Es probable que entregar al estudiante de medicina o al graduado los conocimientos referidos
a la importancia del humor en la práctica médica, no constituya un mecanismo suficiente. Es preciso
también que el interesado internalice, dentro de su propia estructura, la jerarquía que importa
entender al humor como un mecanismo auxiliar terapéutico. De nada sirve enseñarle las maniobras
para palpar el hígado, si el destinatario se inclinará a pedir una ecografía.
Desde las lejanas épocas de nuestro tránsito de grado en la universidad hasta la actualidad,
lo habitual en los docentes dictantes es el gesto serio, reconcentrado, en donde la sonrisa o la
broma, pareciera empalidecer la categoría y la rigurosidad de lo que se está enseñando. En los
Congresos comienza a esbozarse un atisbo de la importancia del humor cuando se alterna en la
proyección alguna imagen que inspira la sonrisa, que afloja la severidad de la entrega y favorece
el aprendizaje. Cuántas veces un paciente al ingresar al consultorio comenta que entra más
tranquilo y confiado porque escuchó la risa conjunta del paciente y del médico. Ya eso constituye
una actitud que predispone positivamente a la entrevista.

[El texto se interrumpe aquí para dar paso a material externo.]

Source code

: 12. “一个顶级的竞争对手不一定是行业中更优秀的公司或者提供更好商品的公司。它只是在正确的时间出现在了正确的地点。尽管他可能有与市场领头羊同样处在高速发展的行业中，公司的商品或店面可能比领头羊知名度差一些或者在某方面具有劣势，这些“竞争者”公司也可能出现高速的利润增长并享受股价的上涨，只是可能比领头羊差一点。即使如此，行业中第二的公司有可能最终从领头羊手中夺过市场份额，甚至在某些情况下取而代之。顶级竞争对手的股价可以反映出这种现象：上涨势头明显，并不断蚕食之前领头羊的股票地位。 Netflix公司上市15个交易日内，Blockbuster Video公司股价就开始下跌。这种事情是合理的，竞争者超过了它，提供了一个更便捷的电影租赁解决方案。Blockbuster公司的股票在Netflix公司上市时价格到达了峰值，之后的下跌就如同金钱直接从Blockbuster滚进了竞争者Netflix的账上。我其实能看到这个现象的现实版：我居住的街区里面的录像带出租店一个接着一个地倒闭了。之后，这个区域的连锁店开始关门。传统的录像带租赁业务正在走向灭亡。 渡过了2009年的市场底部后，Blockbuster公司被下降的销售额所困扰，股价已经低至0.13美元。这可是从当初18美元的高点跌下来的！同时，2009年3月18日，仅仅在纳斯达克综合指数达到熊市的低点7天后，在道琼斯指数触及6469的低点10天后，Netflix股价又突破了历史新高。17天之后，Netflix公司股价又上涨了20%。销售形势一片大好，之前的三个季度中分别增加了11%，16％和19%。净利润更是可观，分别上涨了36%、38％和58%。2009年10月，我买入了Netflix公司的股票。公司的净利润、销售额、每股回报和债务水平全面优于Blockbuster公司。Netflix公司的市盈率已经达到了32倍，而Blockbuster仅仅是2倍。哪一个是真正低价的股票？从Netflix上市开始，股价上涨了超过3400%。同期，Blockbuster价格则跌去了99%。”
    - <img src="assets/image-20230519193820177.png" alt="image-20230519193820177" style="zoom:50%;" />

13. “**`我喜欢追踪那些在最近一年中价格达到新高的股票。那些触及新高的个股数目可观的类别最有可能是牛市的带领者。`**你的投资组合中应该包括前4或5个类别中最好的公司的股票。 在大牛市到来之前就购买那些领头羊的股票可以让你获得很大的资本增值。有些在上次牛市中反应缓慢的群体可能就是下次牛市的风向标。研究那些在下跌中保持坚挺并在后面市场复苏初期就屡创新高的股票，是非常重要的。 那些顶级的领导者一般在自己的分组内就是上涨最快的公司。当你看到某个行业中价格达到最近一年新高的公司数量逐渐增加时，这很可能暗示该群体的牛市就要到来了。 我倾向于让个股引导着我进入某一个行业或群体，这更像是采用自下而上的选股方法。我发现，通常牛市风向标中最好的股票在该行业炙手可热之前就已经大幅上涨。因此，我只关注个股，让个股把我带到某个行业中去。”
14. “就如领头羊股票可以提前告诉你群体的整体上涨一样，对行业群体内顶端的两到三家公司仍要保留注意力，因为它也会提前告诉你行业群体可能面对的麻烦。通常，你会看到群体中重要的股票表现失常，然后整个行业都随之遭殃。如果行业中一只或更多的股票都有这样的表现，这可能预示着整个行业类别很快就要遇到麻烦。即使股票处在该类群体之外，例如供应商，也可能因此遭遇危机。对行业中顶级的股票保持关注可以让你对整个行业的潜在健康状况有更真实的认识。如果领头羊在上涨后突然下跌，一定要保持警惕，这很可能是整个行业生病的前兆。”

En la medicina argentina hubo grandes exponentes que ejercitaron el humor como recurso
curativo. Para recordar alguno en especial es válido referirse al excepcional pediatra y docente,
quien por vez primera entendió la importancia de la internación conjunta madre-hijo, el académico y
humanista Florencio Escardó, aquel que con su seudónimo Piolín de Macramé nos hizo aliviar el
estrés cotidiano de la actividad con una sonrisa optimista. La vigencia del buen humor en la
conservación de la salud no constituye una adquisición moderna. Ya en la Biblia hebrea está la
celebre frase “Un corazón contento es la medicina óptima”.
No es sencillo diseñar los procedimientos para que el estudiante o el médico desarrollen la
capacidad de entender la importancia del tema. Recordemos la historia de David Garrick, el
excepcional intérprete de Shakespeare, y recitador cómico del siglo XVIII, probable creador de la
risoterapia, a quien el poeta mejicano Pesa le dedica una poesía: “Spleen” (que puede
traducirse como estrés), en la que describe la depresión que el actor sufría detrás de su actuación
divertida. Nuestra propuesta de promover el humor en los estudiantes y en los médicos no es
sencilla, pero debiera intentarse. No es fácil bajar de peso o dejar de fumar, pero hay que
intentarlo.
El buen humor y la alegría son un antídoto contra la enfermedad, pero también rivales de los
dogmatismos, y enemigos acérrimos del pensamiento rígido y fundamentalista, poniéndonos en guardia
frente a los preconceptos y la dramatización de los hechos cotidianos.